Top of DOCUMENT PASSAGE
Ecclesiastes, ed. H. D. M. Spence-Jones, The Pulpit Commentary (London; New York: Funk & Wagnalls Company, 1909), 113-14.
Administration of justice:
Fredricks posits that this passage may be the answer to the oppression of the poor noted in Ecclesiastes 4, since a properly working administrative system should catch and correct the wrong being done. This is the point of Romans 13:1-7. Longman responds:
Graham Ogden suggests a positive interpretation of this verse, and does so by following the Targum. They agree that Qohelet describes human oppression, but they believe that somer indicates that there are checks and balances over the officials, with the one at the very top (either the king or God himself) as the ultimate source of justice. This view reads too much into the passage (Longman, 158).
וְיִתְר֥וֹן אֶ֖רֶץ בַּכֹּ֣ל ה֑יּ֯א
This is a benefit/profit for land in every way.
This verse – including the next clause – present striking difficulties:
There are overwhelming problems in this verse, and one of the most difficult of them is determining the relationship between this verse and the previous one
Graham S. Ogden and Lynell Zogbo, A Handbook on Ecclesiastes, UBS Handbook Series (New York: United Bible Societies, 1998), 167. Seow writes, “The whole verse as it stands is problematic because of the awkwardness of its syntax, its apparently lack of internal coherence, and the difficulty of relating it to the preceding sand following units of thought” (Seow, 204).
This should be translated, “But in all, an advantage for a land is this: a king, for the sake of agriculture.”125 Although the Teacher recognizes the corruption and abuse inherent in any political system (v. 8), he is not an anarchist. The king, who by metonymy represents the entire government, is on balance126 an advantage rather than a liability to the nation. The example that makes this point is agriculture. In an anarchic society no boundaries or property rights can be maintained, access to wells and other common resources cannot be fairly regulated, aqueducts and dikes will not be kept in good repair, and no organized resistance to ravaging armies can be offered. In short, the agricultural economy will collapse. Government may be evil, but it is a necessary evil.
Bottom of DOCUMENT PASSAGE
Top of SUPPLIED MATERIAL
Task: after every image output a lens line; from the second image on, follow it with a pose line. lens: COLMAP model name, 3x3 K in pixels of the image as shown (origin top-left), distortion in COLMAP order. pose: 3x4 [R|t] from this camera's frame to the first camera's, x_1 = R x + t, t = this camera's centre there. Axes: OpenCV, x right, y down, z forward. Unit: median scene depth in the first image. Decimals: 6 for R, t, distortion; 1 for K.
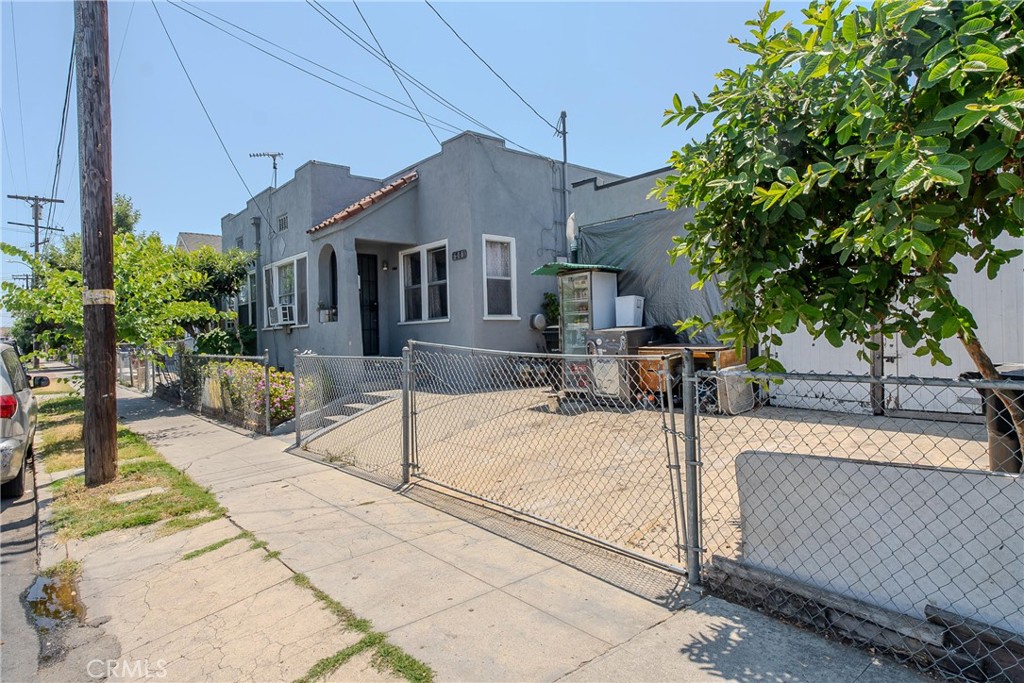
lens RADIAL K [[573.3, 0, 512.0], [0, 573.3, 341.5], [0, 0, 1]] dist [0.010955, 0.000186]
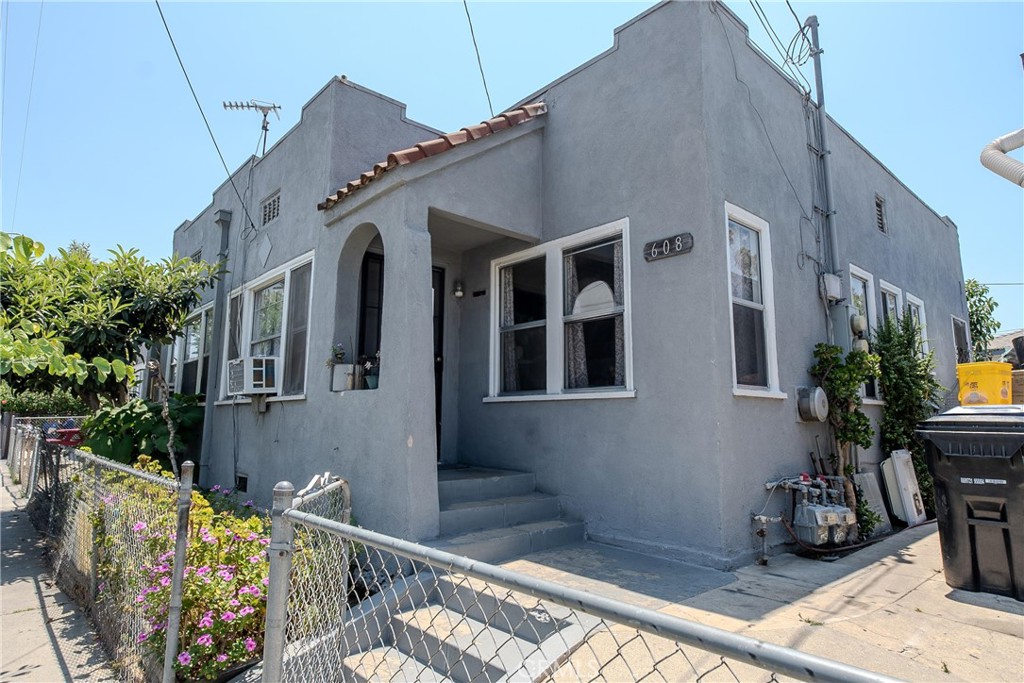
lens RADIAL K [[573.3, 0, 512.0], [0, 573.3, 341.5], [0, 0, 1]] dist [0.010955, 0.000186]
pose [[0.998890, 0.035199, 0.031296, -0.199716], [-0.030317, 0.989008, -0.144723, -0.009860], [-0.036046, 0.143613, 0.988977, 0.515177]]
Bottom of SUPPLIED MATERIAL
• [WORK TASK] Set down word for word the portion of the Ecclesiastes commentary that begins with "Ecclesiastes, ed. H." and stops after "in every way.".

• [EXERCISE RESPONSE]
Ecclesiastes, ed. H. D. M. Spence-Jones, The Pulpit Commentary (London; New York: Funk & Wagnalls Company, 1909), 113-14.
Administration of justice:
Fredricks posits that this passage may be the answer to the oppression of the poor noted in Ecclesiastes 4, since a properly working administrative system should catch and correct the wrong being done. This is the point of Romans 13:1-7. Longman responds:
Graham Ogden suggests a positive interpretation of this verse, and does so by following the Targum. They agree that Qohelet describes human oppression, but they believe that somer indicates that there are checks and balances over the officials, with the one at the very top (either the king or God himself) as the ultimate source of justice. This view reads too much into the passage (Longman, 158).
וְיִתְר֥וֹן אֶ֖רֶץ בַּכֹּ֣ל ה֑יּ֯א
This is a benefit/profit for land in every way.